Très tôt un matin d’été, mon père nous a donc entassés dans la voiture, mon frère et moi, entre les oreillers et les couvertures de nos lits maintenant disposés sur la banquette arrière. Il s’est arrêté chercher un café - un double-double - pour la route et nous étions partis. Je me souviens regarder le paysage défiler à travers la fenêtre et devenir moins familier chaque fois que nous nous arrêtions pour faire le plein d’essence. Entre les gorgées de son café, mon père nous régalait de ses histoires du temps où il vivait dans l’« Ouest », ou partageait ses connaissances de la région dans laquelle nous nous trouvions. Peu de temps après notre départ, nous étions entourés de sommets de tous les côtés de la route, notre Nissan Multi traçant son chemin dans la vallée entre les montagnes. J'apercevais les lacs aux eaux turquoise entre les arbres pour la première fois en pensant que des tons de vert et de bleu aussi vibrants ne pouvaient être naturels.
La région était grouillante de vie sauvage. Des wapitis et des mouflons canadiens déambulaient sur les bretelles d’accès de l’autoroute en jetant des coups d'œil discrets à mon frère et moi qui sortions nos têtes par la fenêtre de l’auto. Ce qui m’a le plus marqué était la verticalité du terrain, je me souviens être très impressionné. Jamais je n’aurais imaginé qu’un paysage puisse être aussi immense et magnifique. Je ne voulais pas détourner le regard des montagnes un seul instant.
À certains endroits particulièrement beaux, mon père s’arrêtait pour prendre des photos de mon frère et moi devant les montagnes. Aussi loin que je me rappelle, il avait son vieil appareil Fuji noir automatique. J’aimais beaucoup les photos quand j’étais enfant; tout le monde se rassemblant et souriant pour la caméra, la pellicule à rembobiner avant de la déposer au laboratoire, ma mère regardant les négatifs à travers la lumière et les disposants délicatement dans un album photos en les identifiant d’une petite étiquette.
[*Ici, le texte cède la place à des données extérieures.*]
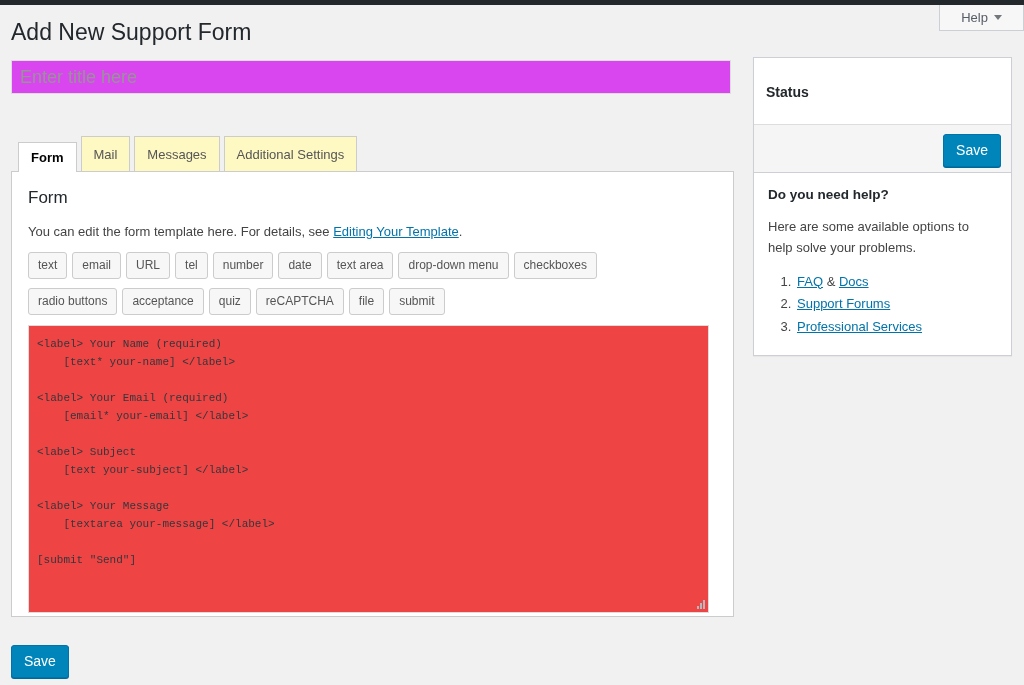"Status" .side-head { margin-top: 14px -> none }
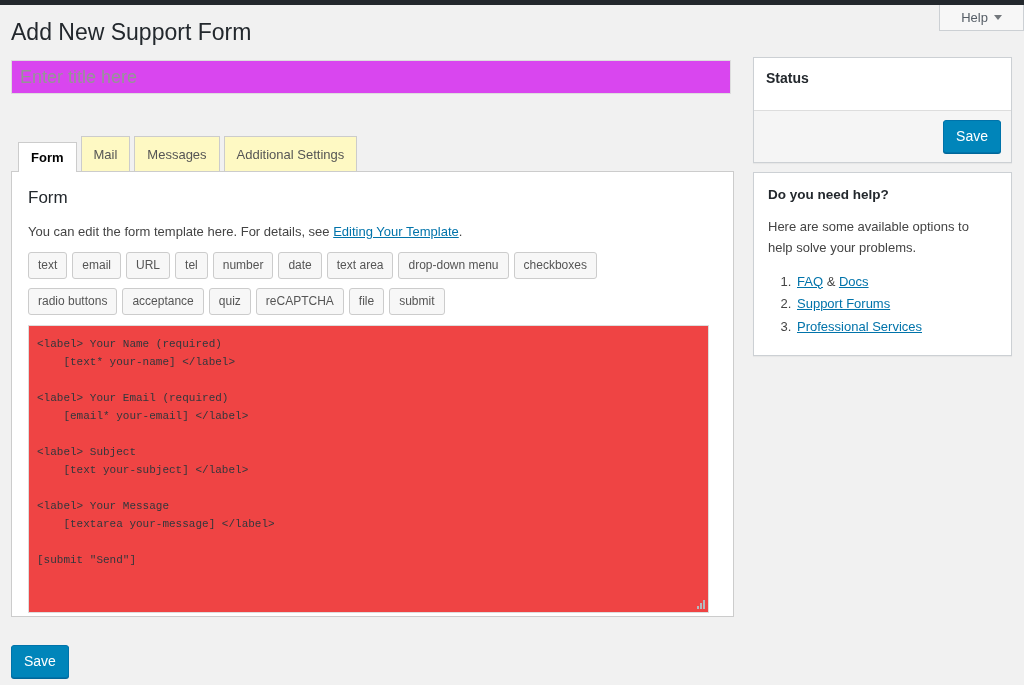"<label> Your Name (required)" .code-area { background: #ef4444 -> #f9a8d4; font-size: 11px -> 16px }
À un certain moment durant le voyage, mon père m’a prêté son appareil. C’est à ce moment que je suis devenu le «photographe de la famille», à mon grand bonheur. Les clichés n’étaient sans doute pas tous réussis, puisque ceux qui se sont retrouvés dans l’album de ma mère sont pour la plupart des portraits de moi, mais j’avais tout de même réussi à prendre une belle photo de mon père de laquelle je suis encore très fier aujourd’hui.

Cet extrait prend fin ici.